“I was kind of stunned”: when John Fogerty was starstruck by a former Beatle
It is difficult to imagine a rockstar becoming starstruck by anybody else; it simply doesn’t fit into the accepted arrogant image of that persona, particularly if that rockstar has been around for decades, having played every stage from Woodstock to Glastonbury, as in the case of Creedence Clearwater Revival songwriter John Fogerty.
One of the most essential outfits of the hippie age, CCR were always largely in a league of their own, single-handedly establishing the swamp rock sound and carving out some of the most iconic anthems of the era – from the anti-war heroism of ‘Fortunate Son’ to accidental psychedelia of ‘Lookin’ Out My Back Door’. Perhaps most impressively, though, Fogerty made a point not to consume any of the drugs or alcohol being binged by virtually every other rock outfit of the time, making him perhaps the only sober person at Woodstock Festival.
That isn’t to say, however, that the songwriter couldn’t appreciate the artistic genius that was being struck upon by that influx of psychedelic inspiration. After all, countless contemporaries and influences upon the band spent the majority of the 1960s off their faces on whatever substances they could get hold of.
Perhaps the greatest example of that fact was The Beatles, whose experiments with LSD transformed them from fresh-faced teeny-boppers singing about holding hands to moustached musical experimenters, changing the pop landscape forevermore. Like virtually every other songwriter of that time, Fogerty could not help but become infatuated with The Beatles’ output, routinely using that Liverpudlian source of inspiration within his own songwriting, too.
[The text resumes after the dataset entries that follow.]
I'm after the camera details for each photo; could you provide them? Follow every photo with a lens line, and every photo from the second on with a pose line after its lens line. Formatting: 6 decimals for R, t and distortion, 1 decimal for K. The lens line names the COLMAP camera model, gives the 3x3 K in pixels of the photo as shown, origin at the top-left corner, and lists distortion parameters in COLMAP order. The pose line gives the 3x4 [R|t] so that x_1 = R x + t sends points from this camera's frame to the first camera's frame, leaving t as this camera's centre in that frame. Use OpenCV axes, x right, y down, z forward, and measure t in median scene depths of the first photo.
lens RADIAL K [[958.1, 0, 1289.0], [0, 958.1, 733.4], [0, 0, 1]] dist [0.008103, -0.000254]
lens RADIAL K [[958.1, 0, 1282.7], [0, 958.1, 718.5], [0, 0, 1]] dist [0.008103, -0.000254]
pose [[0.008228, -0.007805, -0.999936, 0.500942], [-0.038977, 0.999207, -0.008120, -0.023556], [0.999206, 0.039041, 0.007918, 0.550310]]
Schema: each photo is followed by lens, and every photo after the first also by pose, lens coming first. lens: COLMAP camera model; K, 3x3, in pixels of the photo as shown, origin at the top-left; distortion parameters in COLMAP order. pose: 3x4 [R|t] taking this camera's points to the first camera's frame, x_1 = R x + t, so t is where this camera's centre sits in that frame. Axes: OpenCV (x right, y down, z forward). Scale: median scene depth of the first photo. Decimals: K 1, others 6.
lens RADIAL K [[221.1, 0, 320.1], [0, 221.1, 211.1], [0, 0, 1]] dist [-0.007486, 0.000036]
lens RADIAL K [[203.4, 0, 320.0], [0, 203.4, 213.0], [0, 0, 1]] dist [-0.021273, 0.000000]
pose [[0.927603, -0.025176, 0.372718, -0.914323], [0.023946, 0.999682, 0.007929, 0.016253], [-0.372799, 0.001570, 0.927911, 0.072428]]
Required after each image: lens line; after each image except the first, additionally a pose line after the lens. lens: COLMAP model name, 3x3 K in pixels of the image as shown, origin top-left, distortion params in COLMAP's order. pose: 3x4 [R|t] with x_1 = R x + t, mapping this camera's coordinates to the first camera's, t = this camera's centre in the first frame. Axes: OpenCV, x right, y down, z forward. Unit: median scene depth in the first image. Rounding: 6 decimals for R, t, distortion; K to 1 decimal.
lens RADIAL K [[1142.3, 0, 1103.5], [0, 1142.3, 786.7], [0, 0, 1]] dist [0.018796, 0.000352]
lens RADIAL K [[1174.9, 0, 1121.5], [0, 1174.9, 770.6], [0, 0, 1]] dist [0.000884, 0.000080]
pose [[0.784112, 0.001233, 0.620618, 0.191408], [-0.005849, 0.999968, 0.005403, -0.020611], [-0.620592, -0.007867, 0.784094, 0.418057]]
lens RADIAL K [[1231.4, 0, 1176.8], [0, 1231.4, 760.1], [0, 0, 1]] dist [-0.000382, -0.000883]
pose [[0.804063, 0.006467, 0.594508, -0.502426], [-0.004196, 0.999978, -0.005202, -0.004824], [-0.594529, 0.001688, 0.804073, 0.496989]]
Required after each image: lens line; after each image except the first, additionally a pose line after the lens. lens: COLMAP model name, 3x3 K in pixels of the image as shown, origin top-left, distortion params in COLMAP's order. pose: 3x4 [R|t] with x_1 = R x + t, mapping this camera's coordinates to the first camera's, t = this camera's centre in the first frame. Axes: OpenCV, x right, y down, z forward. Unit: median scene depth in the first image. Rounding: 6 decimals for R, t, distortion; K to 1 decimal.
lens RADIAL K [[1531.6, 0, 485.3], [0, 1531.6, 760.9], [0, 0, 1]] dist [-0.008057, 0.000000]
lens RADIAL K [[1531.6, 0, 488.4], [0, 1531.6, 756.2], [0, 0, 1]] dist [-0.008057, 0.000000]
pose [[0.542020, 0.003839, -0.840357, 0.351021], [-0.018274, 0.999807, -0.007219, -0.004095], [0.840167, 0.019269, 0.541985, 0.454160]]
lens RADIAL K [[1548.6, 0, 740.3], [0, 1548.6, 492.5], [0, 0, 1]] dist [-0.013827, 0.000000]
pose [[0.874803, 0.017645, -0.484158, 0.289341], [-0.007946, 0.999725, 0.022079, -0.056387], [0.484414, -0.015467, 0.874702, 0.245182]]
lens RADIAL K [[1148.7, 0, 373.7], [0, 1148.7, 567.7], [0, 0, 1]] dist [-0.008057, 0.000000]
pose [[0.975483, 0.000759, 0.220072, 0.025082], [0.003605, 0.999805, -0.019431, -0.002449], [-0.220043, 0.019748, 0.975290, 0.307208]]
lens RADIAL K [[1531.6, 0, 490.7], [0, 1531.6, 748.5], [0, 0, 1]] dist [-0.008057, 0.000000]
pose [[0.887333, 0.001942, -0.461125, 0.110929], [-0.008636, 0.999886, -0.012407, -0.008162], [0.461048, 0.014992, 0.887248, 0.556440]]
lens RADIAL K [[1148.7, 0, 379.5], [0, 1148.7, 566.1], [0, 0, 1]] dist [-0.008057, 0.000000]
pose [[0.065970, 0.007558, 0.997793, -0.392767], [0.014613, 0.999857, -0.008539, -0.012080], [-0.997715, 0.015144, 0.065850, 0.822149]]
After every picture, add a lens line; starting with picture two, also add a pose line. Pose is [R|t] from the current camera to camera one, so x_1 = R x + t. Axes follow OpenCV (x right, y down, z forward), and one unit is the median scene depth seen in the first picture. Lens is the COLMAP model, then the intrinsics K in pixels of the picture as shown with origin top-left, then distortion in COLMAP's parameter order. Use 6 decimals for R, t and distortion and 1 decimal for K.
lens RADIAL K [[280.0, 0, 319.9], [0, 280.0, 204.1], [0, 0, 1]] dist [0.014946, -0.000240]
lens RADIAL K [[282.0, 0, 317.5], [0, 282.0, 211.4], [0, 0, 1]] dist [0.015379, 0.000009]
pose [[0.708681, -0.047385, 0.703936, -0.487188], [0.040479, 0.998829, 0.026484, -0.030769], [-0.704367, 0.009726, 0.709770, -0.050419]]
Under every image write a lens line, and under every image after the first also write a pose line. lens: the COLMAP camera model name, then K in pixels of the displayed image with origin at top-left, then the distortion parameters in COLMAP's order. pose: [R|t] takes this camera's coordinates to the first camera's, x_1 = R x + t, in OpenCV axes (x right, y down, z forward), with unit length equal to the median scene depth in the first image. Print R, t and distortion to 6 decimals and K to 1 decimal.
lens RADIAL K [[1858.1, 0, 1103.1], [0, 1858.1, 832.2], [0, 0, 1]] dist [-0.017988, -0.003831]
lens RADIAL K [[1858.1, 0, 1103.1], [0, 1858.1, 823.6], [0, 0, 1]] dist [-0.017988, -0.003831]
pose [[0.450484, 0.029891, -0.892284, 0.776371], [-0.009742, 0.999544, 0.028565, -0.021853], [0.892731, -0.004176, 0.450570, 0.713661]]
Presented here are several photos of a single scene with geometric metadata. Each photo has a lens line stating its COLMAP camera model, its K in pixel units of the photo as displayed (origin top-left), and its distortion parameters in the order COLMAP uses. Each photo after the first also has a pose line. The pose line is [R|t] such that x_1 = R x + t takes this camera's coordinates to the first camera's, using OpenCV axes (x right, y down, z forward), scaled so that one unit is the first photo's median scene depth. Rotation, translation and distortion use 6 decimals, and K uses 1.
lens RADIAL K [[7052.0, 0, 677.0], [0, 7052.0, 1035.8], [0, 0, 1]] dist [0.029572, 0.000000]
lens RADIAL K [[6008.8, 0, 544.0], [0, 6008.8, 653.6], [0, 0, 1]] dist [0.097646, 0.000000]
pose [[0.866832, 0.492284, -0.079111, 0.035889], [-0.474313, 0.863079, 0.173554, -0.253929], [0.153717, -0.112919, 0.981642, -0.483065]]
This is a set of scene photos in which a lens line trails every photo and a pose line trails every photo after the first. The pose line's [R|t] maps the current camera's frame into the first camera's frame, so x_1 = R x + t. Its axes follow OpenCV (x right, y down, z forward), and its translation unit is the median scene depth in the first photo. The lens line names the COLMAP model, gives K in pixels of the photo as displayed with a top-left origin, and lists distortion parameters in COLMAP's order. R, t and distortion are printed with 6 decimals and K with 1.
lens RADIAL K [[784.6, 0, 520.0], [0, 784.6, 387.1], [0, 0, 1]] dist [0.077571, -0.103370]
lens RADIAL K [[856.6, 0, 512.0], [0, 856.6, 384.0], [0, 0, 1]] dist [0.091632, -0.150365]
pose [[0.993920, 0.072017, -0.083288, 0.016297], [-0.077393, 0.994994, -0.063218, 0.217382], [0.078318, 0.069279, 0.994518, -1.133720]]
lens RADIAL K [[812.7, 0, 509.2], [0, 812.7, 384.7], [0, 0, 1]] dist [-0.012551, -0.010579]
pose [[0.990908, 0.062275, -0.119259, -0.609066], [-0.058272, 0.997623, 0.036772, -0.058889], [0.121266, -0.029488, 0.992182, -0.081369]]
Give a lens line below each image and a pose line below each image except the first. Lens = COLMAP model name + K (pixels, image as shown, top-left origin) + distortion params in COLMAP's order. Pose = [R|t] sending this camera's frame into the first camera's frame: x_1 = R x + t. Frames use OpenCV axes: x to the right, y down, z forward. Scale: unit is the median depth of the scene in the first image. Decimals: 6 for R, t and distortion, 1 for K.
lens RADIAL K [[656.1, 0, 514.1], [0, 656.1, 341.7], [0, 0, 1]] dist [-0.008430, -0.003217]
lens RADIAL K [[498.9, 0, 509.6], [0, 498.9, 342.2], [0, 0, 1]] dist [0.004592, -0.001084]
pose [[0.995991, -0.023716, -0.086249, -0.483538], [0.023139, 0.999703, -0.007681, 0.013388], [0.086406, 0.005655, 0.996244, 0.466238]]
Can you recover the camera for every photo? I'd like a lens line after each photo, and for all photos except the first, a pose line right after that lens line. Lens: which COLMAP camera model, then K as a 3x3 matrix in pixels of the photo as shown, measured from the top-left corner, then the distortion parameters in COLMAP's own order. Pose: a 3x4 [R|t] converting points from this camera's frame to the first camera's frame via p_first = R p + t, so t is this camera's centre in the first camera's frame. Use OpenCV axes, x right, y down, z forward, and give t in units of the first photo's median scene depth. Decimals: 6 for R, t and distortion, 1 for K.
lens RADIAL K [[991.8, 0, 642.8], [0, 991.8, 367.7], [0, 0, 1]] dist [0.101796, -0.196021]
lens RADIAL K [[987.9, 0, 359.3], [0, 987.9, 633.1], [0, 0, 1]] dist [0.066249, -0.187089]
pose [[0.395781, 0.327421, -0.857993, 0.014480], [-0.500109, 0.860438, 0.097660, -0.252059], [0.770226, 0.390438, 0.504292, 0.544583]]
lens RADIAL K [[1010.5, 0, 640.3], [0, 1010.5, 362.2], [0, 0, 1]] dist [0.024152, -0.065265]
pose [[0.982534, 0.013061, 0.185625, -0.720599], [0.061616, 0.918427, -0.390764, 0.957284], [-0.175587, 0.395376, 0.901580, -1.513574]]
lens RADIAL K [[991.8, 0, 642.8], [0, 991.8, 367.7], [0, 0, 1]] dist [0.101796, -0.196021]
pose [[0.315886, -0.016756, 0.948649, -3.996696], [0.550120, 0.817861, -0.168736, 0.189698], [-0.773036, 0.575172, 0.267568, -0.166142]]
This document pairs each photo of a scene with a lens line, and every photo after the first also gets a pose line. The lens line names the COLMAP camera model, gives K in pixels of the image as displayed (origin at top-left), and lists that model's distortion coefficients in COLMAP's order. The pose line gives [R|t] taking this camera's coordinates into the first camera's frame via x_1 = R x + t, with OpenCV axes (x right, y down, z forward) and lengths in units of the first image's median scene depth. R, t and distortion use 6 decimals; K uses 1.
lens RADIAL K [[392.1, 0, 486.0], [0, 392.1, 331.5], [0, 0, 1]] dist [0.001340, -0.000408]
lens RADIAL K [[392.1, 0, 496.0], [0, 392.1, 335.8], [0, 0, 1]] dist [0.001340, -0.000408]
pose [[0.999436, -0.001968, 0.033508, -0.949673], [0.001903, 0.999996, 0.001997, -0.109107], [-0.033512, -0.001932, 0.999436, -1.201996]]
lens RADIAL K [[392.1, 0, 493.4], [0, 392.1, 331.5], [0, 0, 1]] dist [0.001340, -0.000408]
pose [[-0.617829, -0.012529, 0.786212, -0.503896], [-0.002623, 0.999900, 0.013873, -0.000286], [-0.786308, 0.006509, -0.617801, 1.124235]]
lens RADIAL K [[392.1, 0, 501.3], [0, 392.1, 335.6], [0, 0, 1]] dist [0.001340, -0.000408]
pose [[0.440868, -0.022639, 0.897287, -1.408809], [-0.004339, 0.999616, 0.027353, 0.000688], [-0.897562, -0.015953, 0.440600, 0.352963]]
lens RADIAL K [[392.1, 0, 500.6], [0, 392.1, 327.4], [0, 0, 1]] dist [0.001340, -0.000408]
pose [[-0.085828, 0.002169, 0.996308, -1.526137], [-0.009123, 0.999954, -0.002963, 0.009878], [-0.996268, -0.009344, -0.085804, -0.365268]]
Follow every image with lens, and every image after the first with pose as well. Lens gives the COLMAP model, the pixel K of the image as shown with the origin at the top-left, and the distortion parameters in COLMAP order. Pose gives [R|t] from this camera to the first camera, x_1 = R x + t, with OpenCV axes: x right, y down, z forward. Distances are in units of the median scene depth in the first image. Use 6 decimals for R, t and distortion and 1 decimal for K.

Seemingly, if you find yourself at the epicentre of rock and roll excellence for enough years, you tend to bump into The Beatles eventually. Although Fogerty never managed to meet the band while they were still together, pre-breakup, he did reveal to Track Star, “I’ve met three Beatles: Met Paul, Ringo, and I spent the most time, you might say, with George.”
Expanding on that rather ominous introduction to his George Harrison anecdote, the CCR songwriter harked back to an infamous 1987 gig in which Taj Mahal performed at the Palomino in California, with Harrison in attendance alongside Bob Dylan, Jesse Ed Davis, and, of course, John Fogerty.
“I heard that George Harrison was in the building, so I snuck around this cloak room – it was just a curtain drawn across some corner,” he recalled. “I peaked my head through and George Harrison was standing there.”
Not wishing to pass up an opportunity to meet a real-life Beatle, Fogerty quick struck up a conversation: “I walked in, he said ‘Oh, John,’ and I say, ‘Hey man, how you doing?’ We got to talking in and out, music and all that, and suddenly George blurts out, ‘Well, the band really loved Creedence.’”
Fogerty responded as most musicians would when presented with the fact that the greatest band of all time were active fans of their own work. “I was kind of stunned,” he said. “I’m really not doing this to drop names, I think I’m really trying to lay on you how impressed I was with that sentence, which I’ve carried ever since.”
Seemingly, if there are any musicians capable of making their fellow rock stars feel like nervous children waiting by the stage door, it is The Beatles.